Alex Ross's painted art is what makes all of this land. His work is photorealistic in a way that removes the abstraction the medium usually relies on, and the effect is immediate. When Ross paints a crowd watching the Fantastic Four return from space, every face in that crowd has individual weight. The bystanders are not backdrop. They are as specific and present as the heroes above them. His Silver Surfer arriving ahead of Galactus is genuinely unsettling in a way cosmic threats rarely are, because Ross puts him in a visual language the brain reads as real. The heroes look like they actually exist. That sounds simple, but it quietly reframes everything around them.
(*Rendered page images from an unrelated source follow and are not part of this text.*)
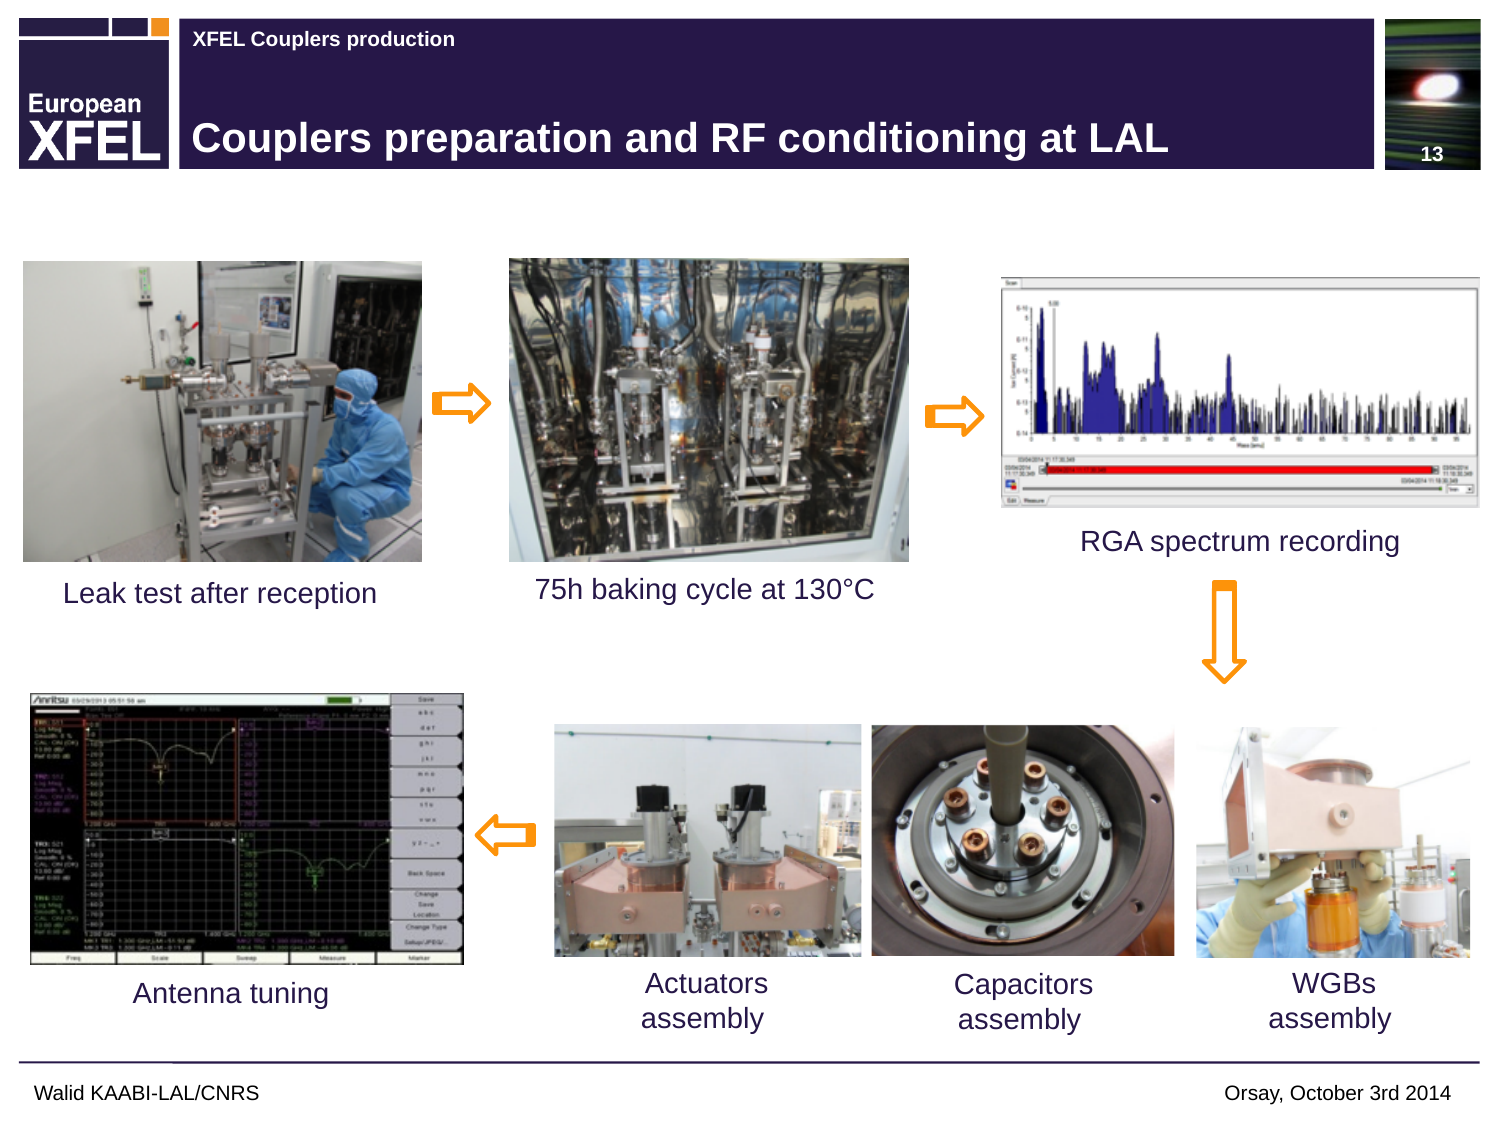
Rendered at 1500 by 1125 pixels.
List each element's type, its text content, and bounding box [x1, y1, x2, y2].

text_box [1203, 585, 1245, 682]
text_box [476, 816, 528, 855]
picture [871, 724, 1175, 956]
picture [29, 693, 464, 965]
text_box Capacitors assembly [875, 962, 1173, 1043]
picture [1195, 727, 1471, 958]
picture [1385, 19, 1481, 170]
picture [509, 258, 909, 562]
picture [1001, 276, 1480, 509]
text_box Couplers preparation and RF conditioning at LAL [179, 81, 1375, 161]
text_box [433, 384, 489, 422]
text_box Actuators assembly [592, 965, 822, 1043]
picture [23, 261, 422, 562]
text_box 75h baking cycle at 130°C [519, 562, 947, 613]
text_box Antenna tuning [54, 974, 417, 1017]
text_box Leak test after reception [48, 567, 448, 618]
text_box WGBs assembly [1218, 965, 1450, 1043]
text_box RGA spectrum recording [998, 514, 1491, 565]
text_box [927, 397, 983, 435]
slide_number 13 [1384, 18, 1480, 169]
picture [19, 18, 169, 169]
picture [554, 724, 862, 957]
text_box [529, 825, 534, 845]
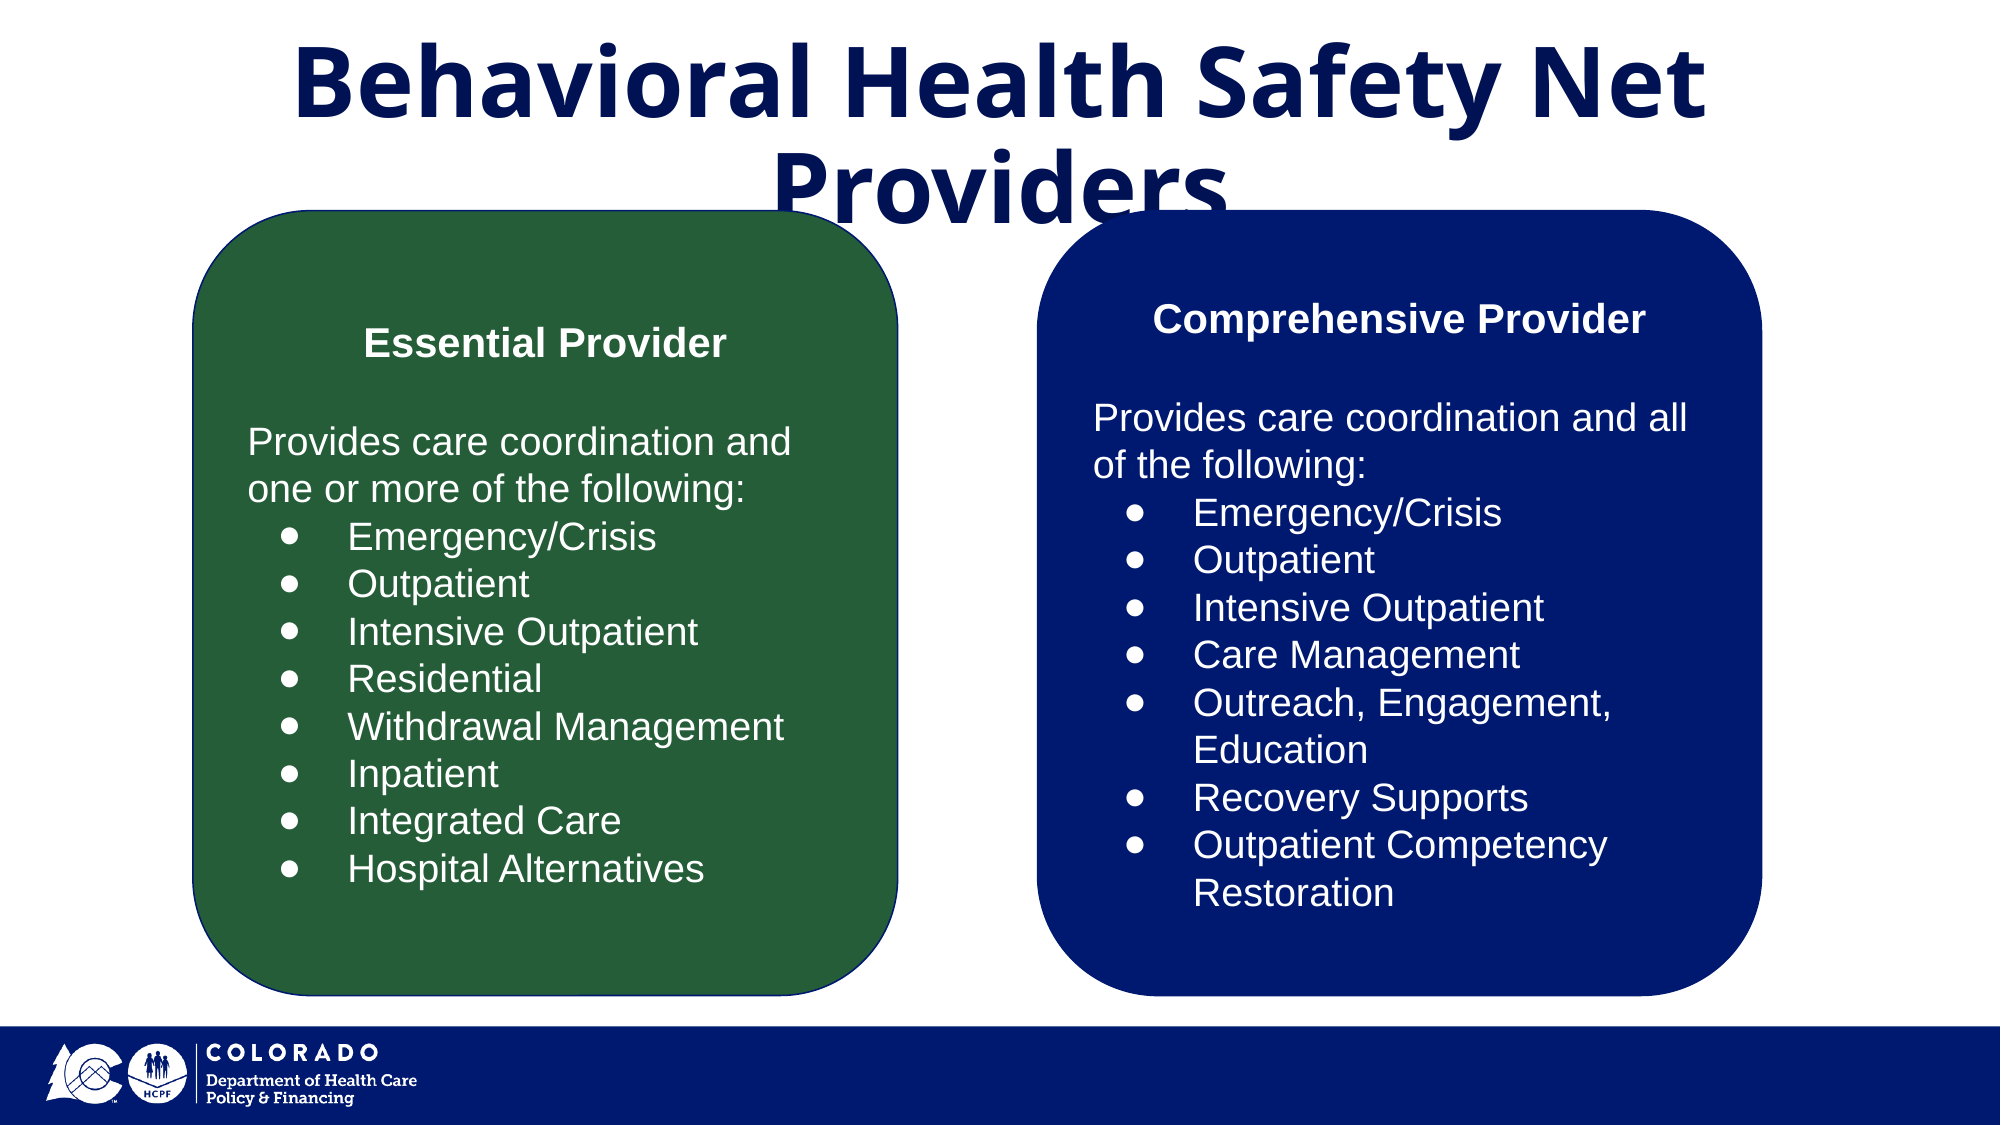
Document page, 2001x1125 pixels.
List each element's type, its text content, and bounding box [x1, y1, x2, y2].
The Galactus chapter is where the book makes its fullest argument. Phil is on the street when Galactus arrives, and what Busiek captures is not heroism but paralysis. Nobody knows what is happening. Nobody knows if the Fantastic Four can stop it. Phil only has what he can see from the ground, which is a sky that has turned the wrong color and a silence that has settled over a city that does not know if it will survive the afternoon. The resolution arrives without fanfare because Phil never witnesses it directly. The world just continues. There is more in that restraint about what it means to be ordinary in an extraordinary world than most comics manage in an entire run.
The final chapter, built around Gwen Stacy's death, is the most difficult and the most earned. Busiek has spent three issues having Phil photograph Gwen, observe her from a distance, and quietly treat her as a symbol of everything the marvels are supposed to be protecting. Her death does not arrive as a famous story beat the book is paying tribute to. It arrives as a personal loss, filtered through a man who had decided she represented something worth believing in. Phil's withdrawal afterward, his inability to reconcile a lifetime of documented heroism with the fact that it failed the one person he had chosen to believe in most, is the most honest emotional moment in the book.
Newer editions come with extensive annotations identifying every character, event, and Marvel reference embedded in Ross's paintings, and they reveal just how much is actually in there. Characters appear in background crowd scenes who had decades of their own publication history. Events are depicted that most readers would only recognize if they grew up with the source material. The annotations make all of it accessible without making it feel like homework. This is also part of why Marvels works so well as a starting point for someone coming from the MCU films. You already know these characters in one version. Marvels shows you where the feeling behind them originally came from, and it does it in a way that makes you want to go read those original stories yourself. That is exactly the right instinct to leave someone with.
The one honest limitation is that the outsider perspective, the book's greatest strength, occasionally keeps it at a slight remove from its own stakes. Phil witnesses rather than participates, and there are moments in the middle chapters where it feels closer to a guided tour than a story with its own urgency. It recovers, and the final chapter earns everything that came before it. Marvels gets a 5 out of 5. Busiek and Ross commit to their idea completely, even when that commitment costs the book momentum, and that discipline is what separates something that actually respects its own premise from something that quietly abandons it when things get hard.